INSTRUCTIONS TO FOLLOW |
Please reproduce the material below word for word, starting at the line containing "precursor | co-eluting" and continuing through the end of the material, with both ends included.

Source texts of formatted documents

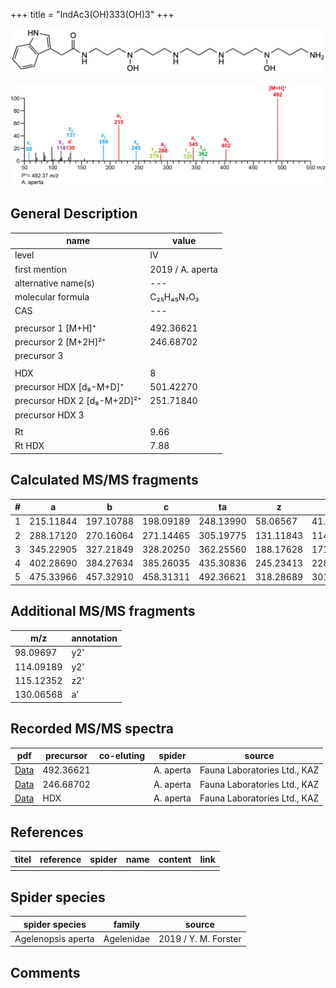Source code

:+++
title = "IndAc3(OH)333(OH)3"
+++

![](/img/IndAc3(OH)333(OH)3.png)

![](/img_MSMS/492_IndAc3(OH)333(OH)3_Aa.png)

## General Description

| name                        | value            |
|-----------------------------|------------------|
| level                       | IV               |
| first mention               | 2019 / A. aperta |
| alternative name(s)         | ---              |
| molecular formula           | C₂₅H₄₅N₇O₃       |
| CAS                         | ---              |
|                             |                  |
| precursor 1 [M+H]⁺          | 492.36621        |
| precursor 2 [M+2H]²⁺        | 246.68702        |
| precursor 3                 |                  |
|                             |                  |
| HDX                         | 8                |
| precursor HDX   [d₈-M+D]⁺   | 501.42270        |
| precursor HDX 2 [d₈-M+2D]²⁺ | 251.71840        |
| precursor HDX 3             |                  |
|                             |                  |
| Rt                          | 9.66             |
| Rt HDX                      | 7.88             |

## Calculated MS/MS fragments

| # | a         | b         | c         | ta        | z         | y         | tz        |
|---|-----------|-----------|-----------|-----------|-----------|-----------|-----------|
| 1 | 215.11844 | 197.10788 | 198.09189 | 248.13990 | 58.06567  | 41.03912  | 91.08713  |
| 2 | 288.17120 | 270.16064 | 271.14465 | 305.19775 | 131.11843 | 114.09188 | 148.14498 |
| 3 | 345.22905 | 327.21849 | 328.20250 | 362.25560 | 188.17628 | 171.14973 | 205.20283 |
| 4 | 402.28690 | 384.27634 | 385.26035 | 435.30836 | 245.23413 | 228.20758 | 278.25559 |
| 5 | 475.33966 | 457.32910 | 458.31311 | 492.36621 | 318.28689 | 301.26034 | 335.31344 |

## Additional MS/MS fragments

| m/z       | annotation |
|-----------|------------|
| 98.09697  | y2'        |
| 114.09189 | y2'        |
| 115.12352 | z2'        |
| 130.06568 | a'         |

## Recorded MS/MS spectra

| pdf                                                     | precursor | co-eluting | spider    | source                       |
|---------------------------------------------------------|-----------|------------|-----------|------------------------------|
| [Data](/pdf/A-aperta/492_IndAc3(OH)333(OH)3_Aa.pdf)     | 492.36621 |            | A. aperta | Fauna Laboratories Ltd., KAZ |
| [Data](/pdf/A-aperta/492_IndAc3(OH)333(OH)3_Aa_2.pdf)   | 246.68702 |            | A. aperta | Fauna Laboratories Ltd., KAZ |
| [Data](/pdf/A-aperta/492_IndAc3(OH)333(OH)3_Aa_HDX.pdf) | HDX       |            | A. aperta | Fauna Laboratories Ltd., KAZ |

## References

| titel     | reference   | spider    | name   | content  | link |
|-----------|-------------|-----------|--------|----------|-----|
|           |             |           |        |          |     |

## Spider species

| spider species     | family     | source               |
|--------------------|------------|----------------------|
| Agelenopsis aperta | Agelenidae | 2019 / Y. M. Forster |

## Comments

RESPONSE TO THE TASK |
| pdf                                                     | precursor | co-eluting | spider    | source                       |
|---------------------------------------------------------|-----------|------------|-----------|------------------------------|
| [Data](/pdf/A-aperta/492_IndAc3(OH)333(OH)3_Aa.pdf)     | 492.36621 |            | A. aperta | Fauna Laboratories Ltd., KAZ |
| [Data](/pdf/A-aperta/492_IndAc3(OH)333(OH)3_Aa_2.pdf)   | 246.68702 |            | A. aperta | Fauna Laboratories Ltd., KAZ |
| [Data](/pdf/A-aperta/492_IndAc3(OH)333(OH)3_Aa_HDX.pdf) | HDX       |            | A. aperta | Fauna Laboratories Ltd., KAZ |

## References

| titel     | reference   | spider    | name   | content  | link |
|-----------|-------------|-----------|--------|----------|-----|
|           |             |           |        |          |     |

## Spider species

| spider species     | family     | source               |
|--------------------|------------|----------------------|
| Agelenopsis aperta | Agelenidae | 2019 / Y. M. Forster |

## Comments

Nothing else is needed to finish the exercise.